Requirement: Start with the line that holds "Οχήματα Πολλαπλών Χρήσεων". Please copy it and each remaining line below exactly, leaving pictures out.

*** Opening Record extracts ***

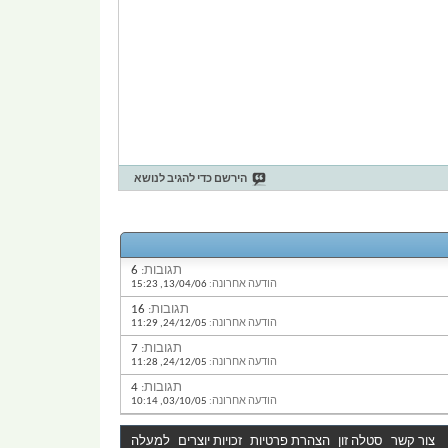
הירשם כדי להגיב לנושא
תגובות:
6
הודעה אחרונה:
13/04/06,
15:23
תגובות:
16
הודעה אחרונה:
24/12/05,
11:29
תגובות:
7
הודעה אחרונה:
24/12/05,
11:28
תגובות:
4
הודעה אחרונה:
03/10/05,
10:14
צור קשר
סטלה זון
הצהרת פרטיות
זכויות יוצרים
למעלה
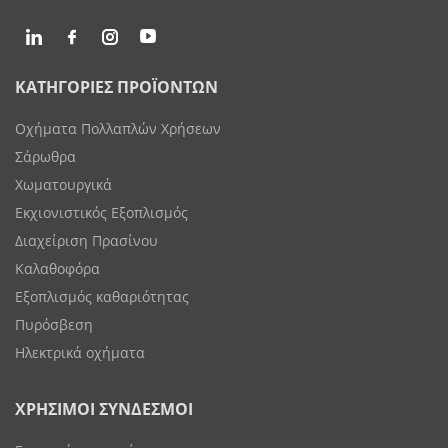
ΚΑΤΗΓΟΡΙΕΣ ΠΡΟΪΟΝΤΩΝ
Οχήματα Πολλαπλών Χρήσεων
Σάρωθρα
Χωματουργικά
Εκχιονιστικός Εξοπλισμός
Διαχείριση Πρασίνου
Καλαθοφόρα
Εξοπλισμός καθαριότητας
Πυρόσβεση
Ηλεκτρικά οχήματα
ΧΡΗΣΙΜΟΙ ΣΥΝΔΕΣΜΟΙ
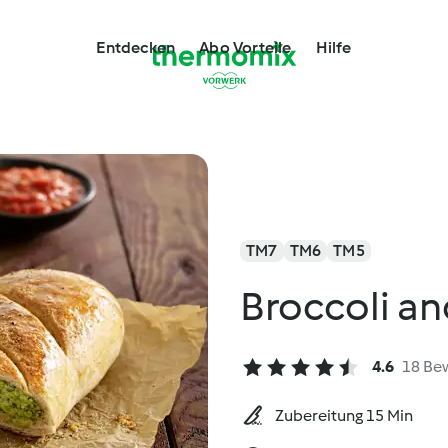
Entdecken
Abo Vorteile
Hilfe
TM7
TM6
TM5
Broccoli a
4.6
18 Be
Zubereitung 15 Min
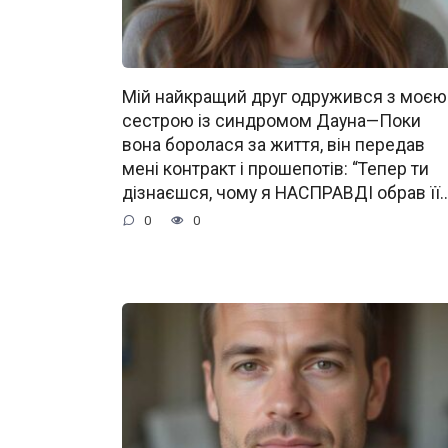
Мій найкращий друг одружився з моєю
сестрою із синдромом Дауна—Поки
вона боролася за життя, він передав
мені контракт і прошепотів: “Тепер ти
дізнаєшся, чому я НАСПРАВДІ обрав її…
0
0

*** Closing Record extracts ***

Result of the exercise:
Οχήματα Πολλαπλών Χρήσεων
Σάρωθρα
Χωματουργικά
Εκχιονιστικός Εξοπλισμός
Διαχείριση Πρασίνου
Καλαθοφόρα
Εξοπλισμός καθαριότητας
Πυρόσβεση
Ηλεκτρικά οχήματα
ΧΡΗΣΙΜΟΙ ΣΥΝΔΕΣΜΟΙ
Entdecken
Abo Vorteile
Hilfe
TM7
TM6
TM5
Broccoli a
4.6
18 Be
Zubereitung 15 Min
Мій найкращий друг одружився з моєю
сестрою із синдромом Дауна—Поки
вона боролася за життя, він передав
мені контракт і прошепотів: “Тепер ти
дізнаєшся, чому я НАСПРАВДІ обрав її…
0
0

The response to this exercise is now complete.